K-nearest neighbor algorithm for imputing missing longitudinal prenatal alcohol data
View abstract on PubMed
Summary
This summary is machine-generated.The K Nearest Neighbor (k-NN) algorithm accurately imputes missing alcohol consumption data in pregnant women. This machine learning approach improves data completeness for longitudinal pregnancy studies.
Area Of Science
- Epidemiology
- Biostatistics
- Machine Learning
Background
- Longitudinal studies on pregnant women often face challenges with missing alcohol consumption data.
- Inaccurate or incomplete data can bias findings in studies of prenatal alcohol exposure.

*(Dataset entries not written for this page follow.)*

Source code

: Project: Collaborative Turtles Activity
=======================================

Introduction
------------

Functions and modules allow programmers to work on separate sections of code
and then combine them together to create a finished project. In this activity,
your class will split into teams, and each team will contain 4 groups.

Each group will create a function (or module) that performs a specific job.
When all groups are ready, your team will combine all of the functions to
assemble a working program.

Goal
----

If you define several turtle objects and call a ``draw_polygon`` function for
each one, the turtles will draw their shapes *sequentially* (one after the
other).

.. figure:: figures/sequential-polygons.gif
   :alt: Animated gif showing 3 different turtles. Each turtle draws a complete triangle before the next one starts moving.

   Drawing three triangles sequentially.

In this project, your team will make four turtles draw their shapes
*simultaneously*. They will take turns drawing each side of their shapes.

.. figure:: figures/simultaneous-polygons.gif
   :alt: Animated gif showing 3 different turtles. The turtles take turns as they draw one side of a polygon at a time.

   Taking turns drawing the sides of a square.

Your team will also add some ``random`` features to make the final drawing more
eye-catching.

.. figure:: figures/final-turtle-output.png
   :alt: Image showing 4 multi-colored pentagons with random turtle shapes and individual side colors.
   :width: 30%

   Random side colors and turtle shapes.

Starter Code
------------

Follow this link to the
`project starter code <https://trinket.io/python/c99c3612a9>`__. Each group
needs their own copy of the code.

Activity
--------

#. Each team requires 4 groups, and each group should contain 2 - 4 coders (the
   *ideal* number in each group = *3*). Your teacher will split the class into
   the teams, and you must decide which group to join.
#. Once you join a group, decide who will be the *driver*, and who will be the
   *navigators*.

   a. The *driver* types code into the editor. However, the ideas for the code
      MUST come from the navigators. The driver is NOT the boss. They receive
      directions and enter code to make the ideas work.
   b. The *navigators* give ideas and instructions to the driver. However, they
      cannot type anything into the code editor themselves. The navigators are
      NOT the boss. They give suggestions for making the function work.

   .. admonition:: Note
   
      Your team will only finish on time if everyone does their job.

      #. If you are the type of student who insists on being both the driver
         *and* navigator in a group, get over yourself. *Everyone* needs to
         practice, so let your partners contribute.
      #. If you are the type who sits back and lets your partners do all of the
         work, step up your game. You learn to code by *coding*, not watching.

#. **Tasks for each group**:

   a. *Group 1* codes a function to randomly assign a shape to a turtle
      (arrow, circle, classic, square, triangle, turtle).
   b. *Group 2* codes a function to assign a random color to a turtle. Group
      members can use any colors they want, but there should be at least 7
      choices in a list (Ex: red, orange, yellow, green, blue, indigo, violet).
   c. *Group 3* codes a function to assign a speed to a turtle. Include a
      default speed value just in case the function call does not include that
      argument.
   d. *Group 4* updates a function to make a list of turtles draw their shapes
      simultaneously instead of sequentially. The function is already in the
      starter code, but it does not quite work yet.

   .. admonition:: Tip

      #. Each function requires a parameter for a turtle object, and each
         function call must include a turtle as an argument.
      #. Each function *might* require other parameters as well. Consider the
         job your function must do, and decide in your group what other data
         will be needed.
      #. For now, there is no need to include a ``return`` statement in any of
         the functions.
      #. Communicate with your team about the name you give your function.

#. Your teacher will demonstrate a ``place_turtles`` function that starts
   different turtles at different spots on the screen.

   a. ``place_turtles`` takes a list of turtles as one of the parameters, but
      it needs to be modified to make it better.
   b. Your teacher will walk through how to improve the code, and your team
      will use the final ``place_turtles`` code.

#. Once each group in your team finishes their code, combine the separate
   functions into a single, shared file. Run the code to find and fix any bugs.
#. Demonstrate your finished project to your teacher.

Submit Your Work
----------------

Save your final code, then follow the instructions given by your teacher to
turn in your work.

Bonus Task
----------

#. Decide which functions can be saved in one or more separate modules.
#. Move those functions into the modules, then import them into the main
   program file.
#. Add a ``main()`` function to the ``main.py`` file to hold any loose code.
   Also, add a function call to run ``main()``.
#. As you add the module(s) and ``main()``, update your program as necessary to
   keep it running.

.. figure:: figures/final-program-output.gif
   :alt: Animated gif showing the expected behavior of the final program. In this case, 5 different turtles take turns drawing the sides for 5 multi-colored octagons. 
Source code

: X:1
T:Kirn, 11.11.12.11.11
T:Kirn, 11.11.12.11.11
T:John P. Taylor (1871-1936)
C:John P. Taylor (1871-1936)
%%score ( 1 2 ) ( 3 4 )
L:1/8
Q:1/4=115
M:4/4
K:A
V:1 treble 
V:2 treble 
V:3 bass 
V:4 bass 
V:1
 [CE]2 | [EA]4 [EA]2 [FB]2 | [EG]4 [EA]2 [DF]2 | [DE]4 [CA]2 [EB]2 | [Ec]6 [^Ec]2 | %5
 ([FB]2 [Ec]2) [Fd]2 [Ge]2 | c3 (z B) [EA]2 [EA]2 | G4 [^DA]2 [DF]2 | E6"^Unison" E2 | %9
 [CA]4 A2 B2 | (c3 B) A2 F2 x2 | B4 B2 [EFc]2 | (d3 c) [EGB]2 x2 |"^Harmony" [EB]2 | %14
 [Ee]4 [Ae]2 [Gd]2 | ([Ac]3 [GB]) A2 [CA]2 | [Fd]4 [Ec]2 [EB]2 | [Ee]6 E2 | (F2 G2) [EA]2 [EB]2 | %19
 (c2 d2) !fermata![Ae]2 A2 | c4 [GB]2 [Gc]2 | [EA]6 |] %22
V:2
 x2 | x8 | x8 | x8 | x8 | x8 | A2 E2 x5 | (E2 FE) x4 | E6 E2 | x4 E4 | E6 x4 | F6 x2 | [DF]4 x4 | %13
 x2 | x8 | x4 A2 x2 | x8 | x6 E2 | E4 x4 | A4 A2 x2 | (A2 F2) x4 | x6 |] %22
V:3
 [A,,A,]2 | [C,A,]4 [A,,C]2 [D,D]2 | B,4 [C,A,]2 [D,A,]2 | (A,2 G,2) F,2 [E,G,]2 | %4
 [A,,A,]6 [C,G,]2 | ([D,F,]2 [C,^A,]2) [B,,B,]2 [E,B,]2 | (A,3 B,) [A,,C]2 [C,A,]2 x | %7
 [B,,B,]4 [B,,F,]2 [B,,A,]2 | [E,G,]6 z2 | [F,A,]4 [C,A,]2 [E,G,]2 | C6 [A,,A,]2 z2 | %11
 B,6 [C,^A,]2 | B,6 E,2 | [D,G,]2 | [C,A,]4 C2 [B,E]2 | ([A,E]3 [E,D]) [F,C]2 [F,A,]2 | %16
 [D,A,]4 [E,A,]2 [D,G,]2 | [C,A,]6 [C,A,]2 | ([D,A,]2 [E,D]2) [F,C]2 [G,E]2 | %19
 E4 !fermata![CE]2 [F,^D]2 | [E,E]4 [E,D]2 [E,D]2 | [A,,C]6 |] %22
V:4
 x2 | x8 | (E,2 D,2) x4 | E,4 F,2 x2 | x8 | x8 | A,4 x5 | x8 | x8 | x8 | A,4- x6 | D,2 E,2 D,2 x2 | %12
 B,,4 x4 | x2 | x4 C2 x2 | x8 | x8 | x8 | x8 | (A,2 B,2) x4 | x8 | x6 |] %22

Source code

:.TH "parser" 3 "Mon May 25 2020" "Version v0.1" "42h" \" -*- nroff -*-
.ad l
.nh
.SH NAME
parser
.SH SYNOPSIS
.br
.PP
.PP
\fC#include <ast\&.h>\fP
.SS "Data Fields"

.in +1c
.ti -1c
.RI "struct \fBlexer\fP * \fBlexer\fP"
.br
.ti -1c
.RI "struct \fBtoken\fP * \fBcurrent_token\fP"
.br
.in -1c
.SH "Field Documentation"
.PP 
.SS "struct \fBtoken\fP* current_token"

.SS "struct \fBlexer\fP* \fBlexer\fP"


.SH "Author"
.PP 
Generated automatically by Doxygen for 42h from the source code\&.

- Robust imputation methods are crucial for reliable analysis of such data.
Purpose Of The Study
- To evaluate the effectiveness of the K Nearest Neighbor (k-NN) machine learning algorithm for imputing missing daily alcohol consumption data.
- To assess the accuracy of k-NN imputation in a large prospective cohort of pregnant women (Safe Passage study).
- To determine optimal parameters for k-NN imputation to minimize error.
Main Methods
- Utilized data from the Safe Passage study (n=11,083) with missing alcohol consumption data (11.4%).
- Applied the k-NN algorithm, weighting distances and matching by day of week for imputation.
- Validated imputation accuracy by randomly deleting data segments and comparing imputed to actual values.
Main Results
- The k-NN algorithm with 5 nearest neighbors (K=5) and 55-day segments yielded the lowest imputation error.
- Imputed values closely matched actual values for 64% of deleted segments and were within +/-1 drink/day for 31%.
- Imputation accuracy demonstrated variability across study sites due to differences in drinking patterns and missing data proportions.
Conclusions
- The K Nearest Neighbor (k-NN) algorithm offers a highly accurate method for imputing missing alcohol data in longitudinal pregnancy studies.
- k-NN imputation can significantly enhance the quality and reliability of data in studies examining alcohol use during pregnancy.
- This machine learning approach provides a valuable tool for addressing data gaps in sensitive public health research.